Lens and sensor metadata:

——————

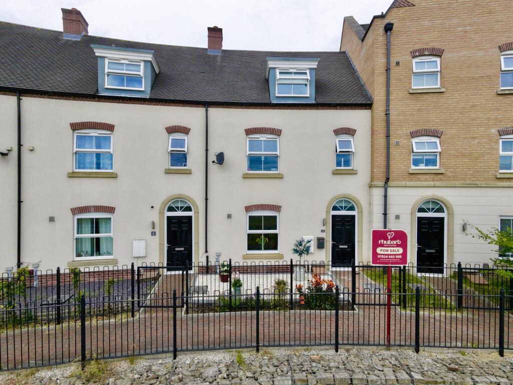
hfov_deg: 94.5
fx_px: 237
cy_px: 192
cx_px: 256
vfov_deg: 78.1
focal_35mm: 16
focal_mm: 3.05
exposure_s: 1/800
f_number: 2.2
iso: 230
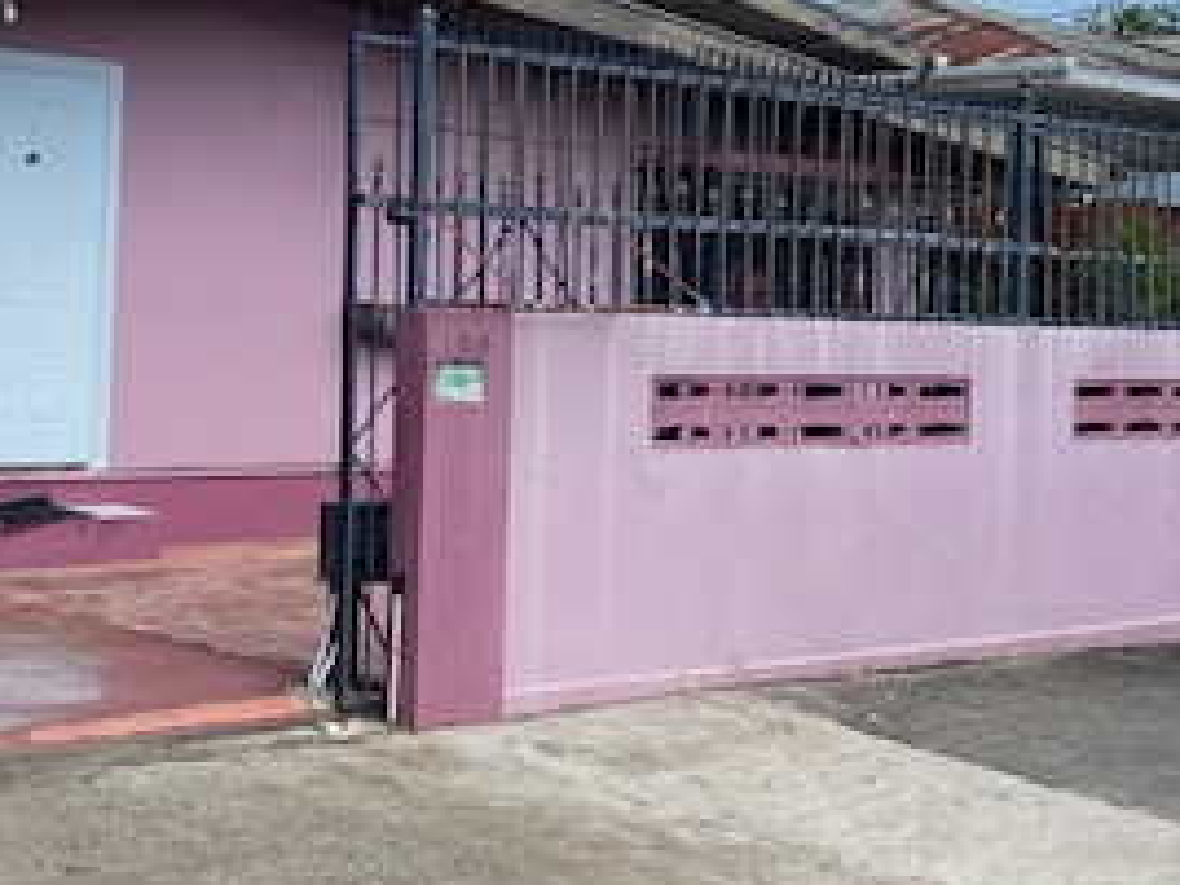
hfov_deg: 30.3
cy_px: 242
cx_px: 207
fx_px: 2113
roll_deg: -1.9
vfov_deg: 23.5
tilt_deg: +4.2
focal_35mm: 62
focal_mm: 4.25
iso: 32
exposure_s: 1/2358
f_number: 1.8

——————

#### What you should do
Return, without any change, only the lines from the one containing "tilt_deg: +4.2" through the last line of the entries above.

#### Your solution
tilt_deg: +4.2
focal_35mm: 62
focal_mm: 4.25
iso: 32
exposure_s: 1/2358
f_number: 1.8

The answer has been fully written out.